Ki-Ha Min scite author profile

Carbonic anhydrases (CAs) have been given much attention as biocatalysts for CO(2) sequestration process because of their ability to convert CO(2) to bicarbonate. Here, we expressed codon-optimized sequence of α-type CA cloned from Dunaliella species (Dsp-aCAopt) and characterized its catalyzing properties to apply for CO(2) to calcite formation.
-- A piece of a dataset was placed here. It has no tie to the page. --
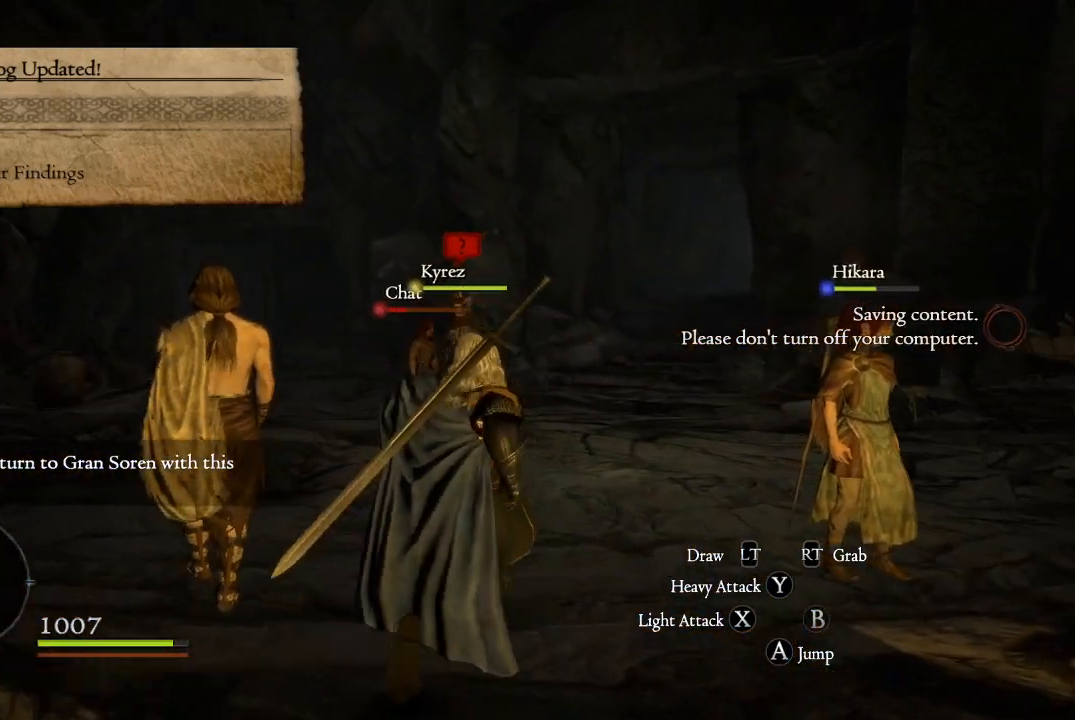
{"buttons": [], "left_stick": "up", "right_stick": "down-left", "events": [[467, "right_stick", "down-left"]]}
The expressed amount of Dsp-aCAopt in Escherichia coli is about 50 mg/L via induction of 1.0 mM isopropyl-β-D-thiogalactopyranoside at 20 °C (for the case of intact Dsp-aCA, negligible). Dsp-aCAopt enzyme shows 47 °C of half-denaturation temperature and show wide pH stability (optimum pH 7.6/10.0). Apparent values of K (m) and V (max) for p-nitrophenylacetate substrate are 0.91 mM and 3.303 × 10(-5) μM min(-1). The effects of metal ions and anions were investigated to find out which factors enhance or inhibit Dsp-aCAopt activity. Finally, we demonstrated that Dsp-aCAopt enzyme can catalyze well the conversion of CO(2) to CaCO(3), as the calcite form, in the Ca(2+) solution [8.9 mg/100 μg (172 U/mg enzyme) with 10 mM of Ca(2+)]. The obtained expression and characterization results of Dsp-aCAopt would be usefully employed for the development of efficient CA-based system for CO(2)-converting/capturing processes.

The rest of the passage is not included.